Assigned task: Say how many lines in the entries below mention "Schlüter", with no other words.

*** Opening Dataset ***

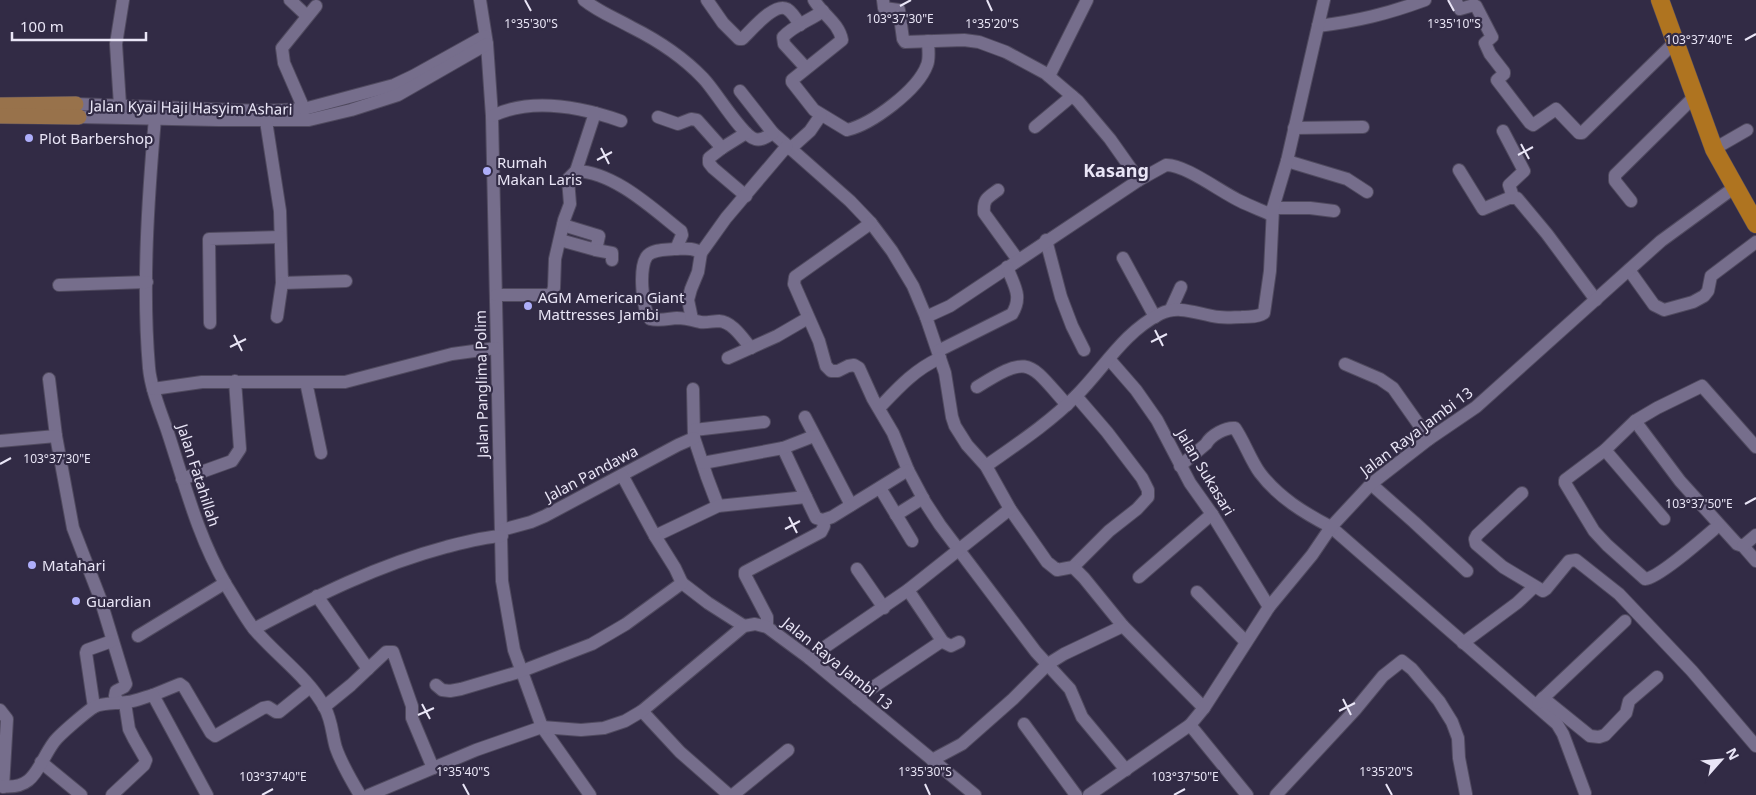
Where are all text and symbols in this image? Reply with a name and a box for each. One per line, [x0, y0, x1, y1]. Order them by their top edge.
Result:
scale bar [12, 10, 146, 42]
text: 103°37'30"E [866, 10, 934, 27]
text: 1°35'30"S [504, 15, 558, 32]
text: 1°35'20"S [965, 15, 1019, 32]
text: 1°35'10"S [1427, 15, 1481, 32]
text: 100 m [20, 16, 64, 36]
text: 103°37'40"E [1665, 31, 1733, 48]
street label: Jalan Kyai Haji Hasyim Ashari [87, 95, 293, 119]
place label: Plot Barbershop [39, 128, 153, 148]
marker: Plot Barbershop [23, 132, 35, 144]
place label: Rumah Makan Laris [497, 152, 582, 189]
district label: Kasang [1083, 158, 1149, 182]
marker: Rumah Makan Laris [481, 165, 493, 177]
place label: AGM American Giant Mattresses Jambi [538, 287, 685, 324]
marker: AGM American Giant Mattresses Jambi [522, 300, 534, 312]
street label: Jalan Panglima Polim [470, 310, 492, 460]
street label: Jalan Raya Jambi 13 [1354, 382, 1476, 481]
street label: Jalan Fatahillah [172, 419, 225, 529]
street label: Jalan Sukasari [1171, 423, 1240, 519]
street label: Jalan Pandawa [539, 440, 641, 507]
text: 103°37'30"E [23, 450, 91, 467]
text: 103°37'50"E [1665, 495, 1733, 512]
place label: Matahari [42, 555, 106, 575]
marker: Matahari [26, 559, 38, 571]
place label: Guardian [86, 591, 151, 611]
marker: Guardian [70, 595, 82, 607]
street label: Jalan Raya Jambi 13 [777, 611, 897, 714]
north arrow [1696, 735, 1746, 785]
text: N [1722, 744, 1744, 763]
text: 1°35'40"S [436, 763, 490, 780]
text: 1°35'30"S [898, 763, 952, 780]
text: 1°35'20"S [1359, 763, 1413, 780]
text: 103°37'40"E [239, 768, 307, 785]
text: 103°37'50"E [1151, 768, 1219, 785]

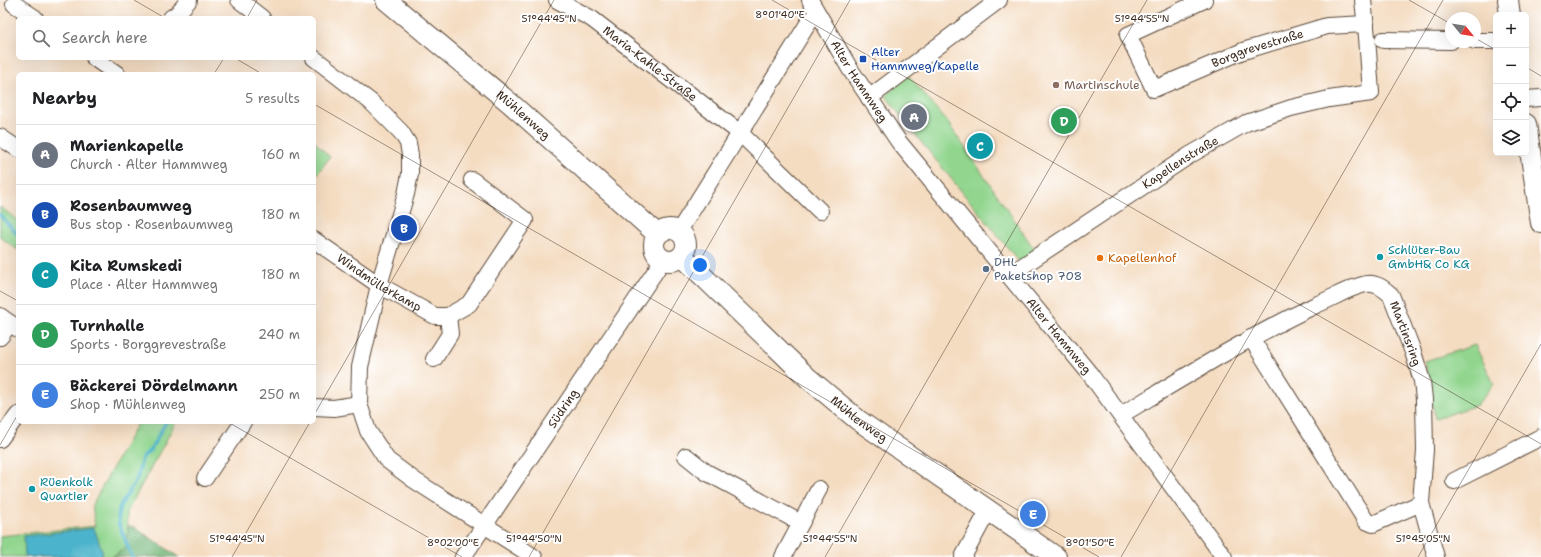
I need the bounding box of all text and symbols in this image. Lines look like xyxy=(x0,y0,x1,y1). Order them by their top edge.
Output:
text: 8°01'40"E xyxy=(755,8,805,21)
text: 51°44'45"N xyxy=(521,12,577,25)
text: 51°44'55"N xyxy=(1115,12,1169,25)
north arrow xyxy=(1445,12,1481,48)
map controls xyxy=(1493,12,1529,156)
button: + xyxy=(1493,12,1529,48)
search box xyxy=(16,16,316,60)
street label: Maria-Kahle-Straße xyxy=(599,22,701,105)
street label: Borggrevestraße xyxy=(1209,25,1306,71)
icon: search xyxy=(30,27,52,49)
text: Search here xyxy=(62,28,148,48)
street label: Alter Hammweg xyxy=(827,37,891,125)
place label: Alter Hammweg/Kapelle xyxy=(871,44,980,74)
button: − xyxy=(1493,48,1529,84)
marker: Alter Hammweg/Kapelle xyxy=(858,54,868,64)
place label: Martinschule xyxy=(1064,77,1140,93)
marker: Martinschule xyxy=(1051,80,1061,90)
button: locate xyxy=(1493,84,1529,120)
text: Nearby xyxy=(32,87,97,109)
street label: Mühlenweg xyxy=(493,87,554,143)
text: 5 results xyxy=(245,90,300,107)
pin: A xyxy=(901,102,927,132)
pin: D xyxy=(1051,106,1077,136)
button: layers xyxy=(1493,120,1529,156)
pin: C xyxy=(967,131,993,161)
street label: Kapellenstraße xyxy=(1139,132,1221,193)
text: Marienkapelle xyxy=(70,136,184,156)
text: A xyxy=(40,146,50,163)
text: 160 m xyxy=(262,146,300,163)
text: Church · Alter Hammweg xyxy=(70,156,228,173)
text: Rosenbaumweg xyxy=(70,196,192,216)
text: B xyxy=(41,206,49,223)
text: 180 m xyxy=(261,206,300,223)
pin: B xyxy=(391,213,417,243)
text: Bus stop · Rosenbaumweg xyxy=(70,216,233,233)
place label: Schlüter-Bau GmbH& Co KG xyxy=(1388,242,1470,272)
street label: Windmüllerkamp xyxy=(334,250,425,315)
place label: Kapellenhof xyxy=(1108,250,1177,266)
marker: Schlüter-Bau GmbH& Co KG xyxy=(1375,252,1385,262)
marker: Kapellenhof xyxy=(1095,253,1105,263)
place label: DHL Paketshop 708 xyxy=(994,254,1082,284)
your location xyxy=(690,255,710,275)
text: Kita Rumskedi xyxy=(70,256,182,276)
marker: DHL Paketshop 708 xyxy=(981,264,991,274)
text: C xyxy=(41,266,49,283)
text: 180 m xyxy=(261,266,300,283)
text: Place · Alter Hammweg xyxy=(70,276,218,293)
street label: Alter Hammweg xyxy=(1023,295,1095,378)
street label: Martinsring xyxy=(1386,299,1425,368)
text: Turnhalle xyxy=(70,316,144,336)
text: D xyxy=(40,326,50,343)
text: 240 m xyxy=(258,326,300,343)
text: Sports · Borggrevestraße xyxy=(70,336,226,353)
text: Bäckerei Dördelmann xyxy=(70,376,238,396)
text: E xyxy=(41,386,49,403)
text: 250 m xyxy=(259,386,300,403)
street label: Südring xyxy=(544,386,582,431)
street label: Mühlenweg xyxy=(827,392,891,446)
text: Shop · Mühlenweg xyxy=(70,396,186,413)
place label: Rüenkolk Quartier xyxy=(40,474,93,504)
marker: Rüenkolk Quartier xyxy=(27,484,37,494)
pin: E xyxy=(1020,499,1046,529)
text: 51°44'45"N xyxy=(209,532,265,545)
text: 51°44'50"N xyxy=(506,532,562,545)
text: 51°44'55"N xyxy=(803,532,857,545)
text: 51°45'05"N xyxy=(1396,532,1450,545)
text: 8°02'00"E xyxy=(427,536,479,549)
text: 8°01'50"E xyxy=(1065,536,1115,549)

*** Closing Dataset ***

Solution below: 2